Neuropathy falls, and lower extremity problems in older adults with diabetes

  1. In patients with advanced chronic sensorimotor distal polyneuropathy, sedative drugs or drugs that promote orthostatic hypotension or hypoglycaemia should be minimally used.
  2. Physical therapy or a fall management program is advised in patients with peripheral neuropathy and balance and gait problems. Patients with peripheral neuropathy and/or peripheral vascular disease should be referred to a podiatrist, orthopedist, or vascular specialist to reduce the risk of foot ulceration and amputations.

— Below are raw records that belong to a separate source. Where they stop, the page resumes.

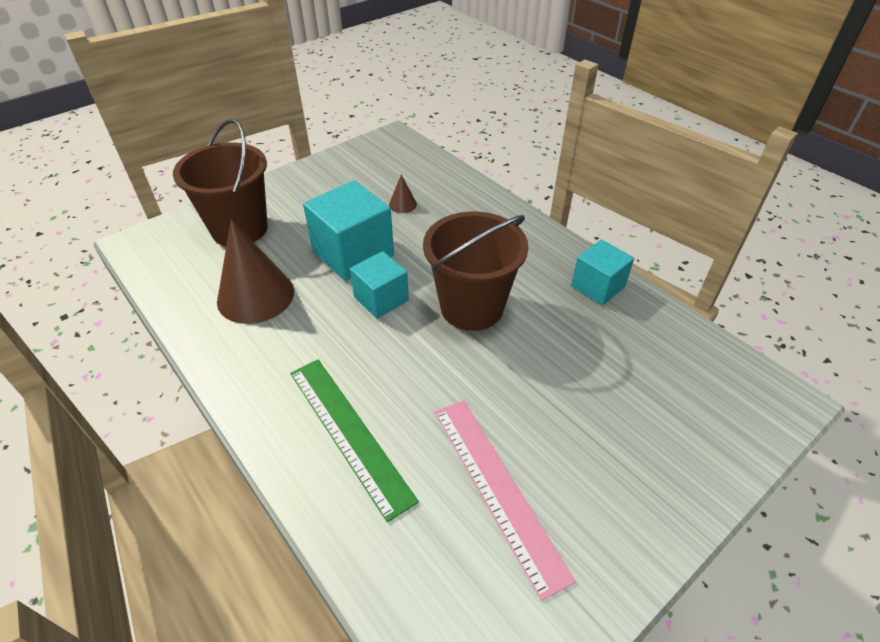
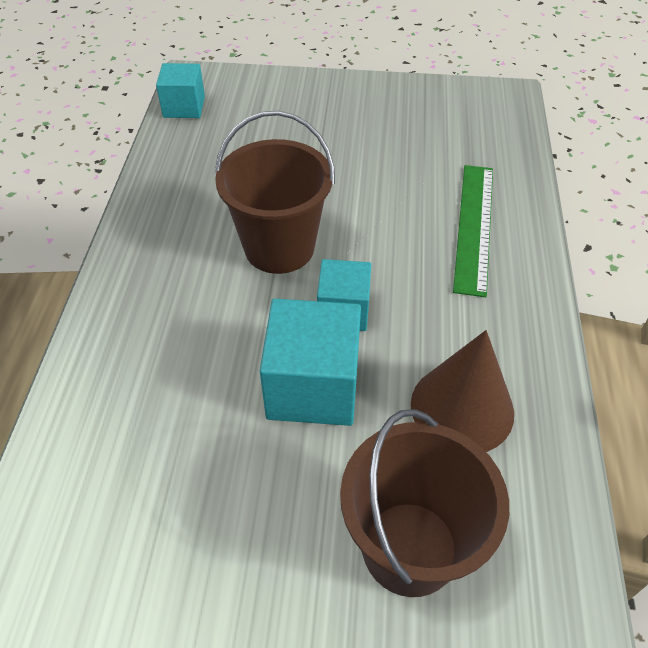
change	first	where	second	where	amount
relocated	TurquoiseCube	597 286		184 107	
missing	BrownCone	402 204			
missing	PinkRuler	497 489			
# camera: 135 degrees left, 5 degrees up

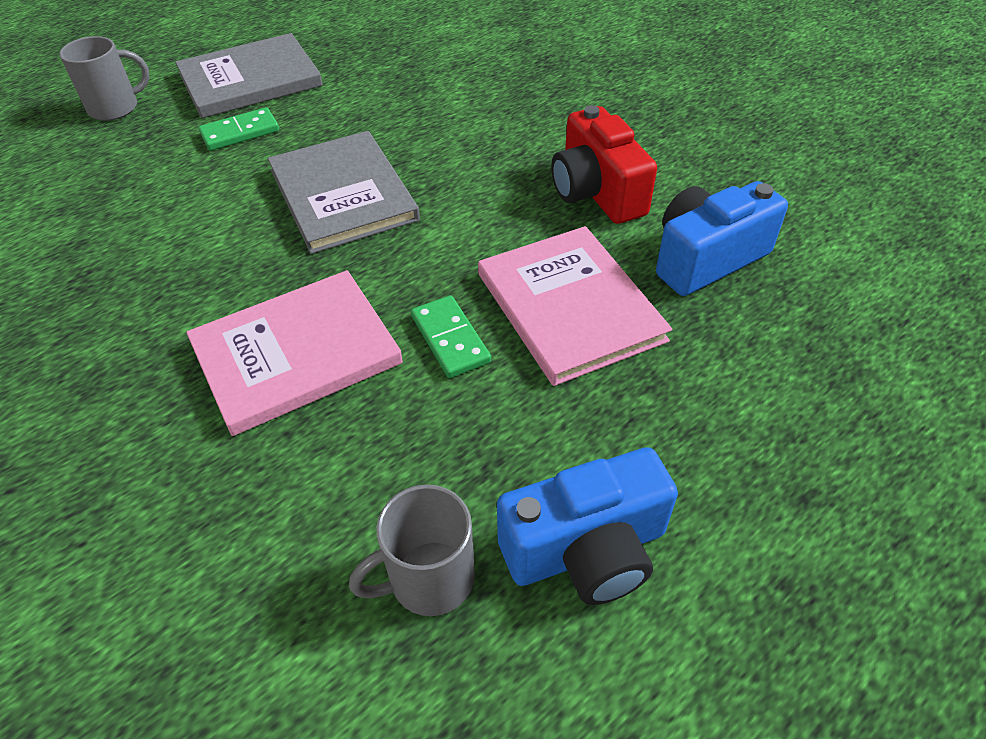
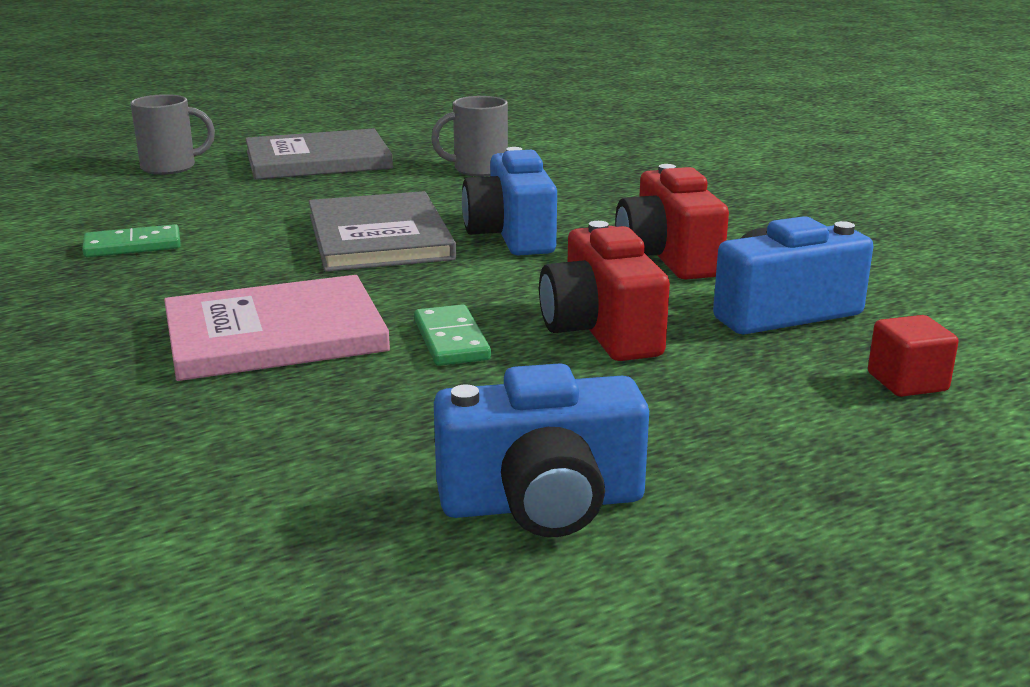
change	first	where	second	where	amount
relocated	GreenDomino	240 132		133 246	
relocated	GreyMug	429 579		478 169	
appeared			BlueCamera	511 235	
exchanged	PinkBook	570 307	RedCamera	601 331	
appeared			RedCube	907 382	
# camera: 10 degrees right, 25 degrees down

Chronic kidney disease (CKD)

In diabetic patients who are not on dialysis, annual screening for chronic kidney disease is suggested. In patients with a previous albumin-to-creatinine ratio of <30 mg/g and end-stage medical conditions or cognitive and ADL (activities of daily living) impairments, additional annual albumin-to-creatinine ratio measurements are not suggested.

In patients with decreased estimated glomerular filtration rate, the use of many diabetes medications such as insulin, metformin, sulphonylureas and glinides, thiazolidinediones, α-glucosidase inhibitors, DPP-4 inhibitors, SGLT2 inhibitors and GLP-1 receptor agonists should be limited. This would minimize the side effects and complications associated with CKD.

Management of diabetes away from home (hospitals and long-term care facilities) and transitions of care

For patients in hospitals or nursing homes, the following glycemic target is recommended:

  • Fasting - 100 to 140 mg/dL (5.55 to 7.77 mmol/L)
  • Postprandial - 140 to 180 mg/dL (7.77 to 10 mmol/L)

As the patient is discharged, long-term glycaemic treatment targets and glucose-lowering medications should be mentioned clearly in the discharge plan. For patients with a terminal illness or severe comorbidities, the focus should be on simplifying diabetes management strategies.

Admission HbA1c levels have been associated with greater morbidity and mortality in patients with acute myocardial infarction, heart failure, and poor functional outcome after acute ischemic stroke; hence, a routine screening for HbA1c is suggested in older adults without diagnosed diabetes, during admission to the hospital to ensure prompt detection and treatment.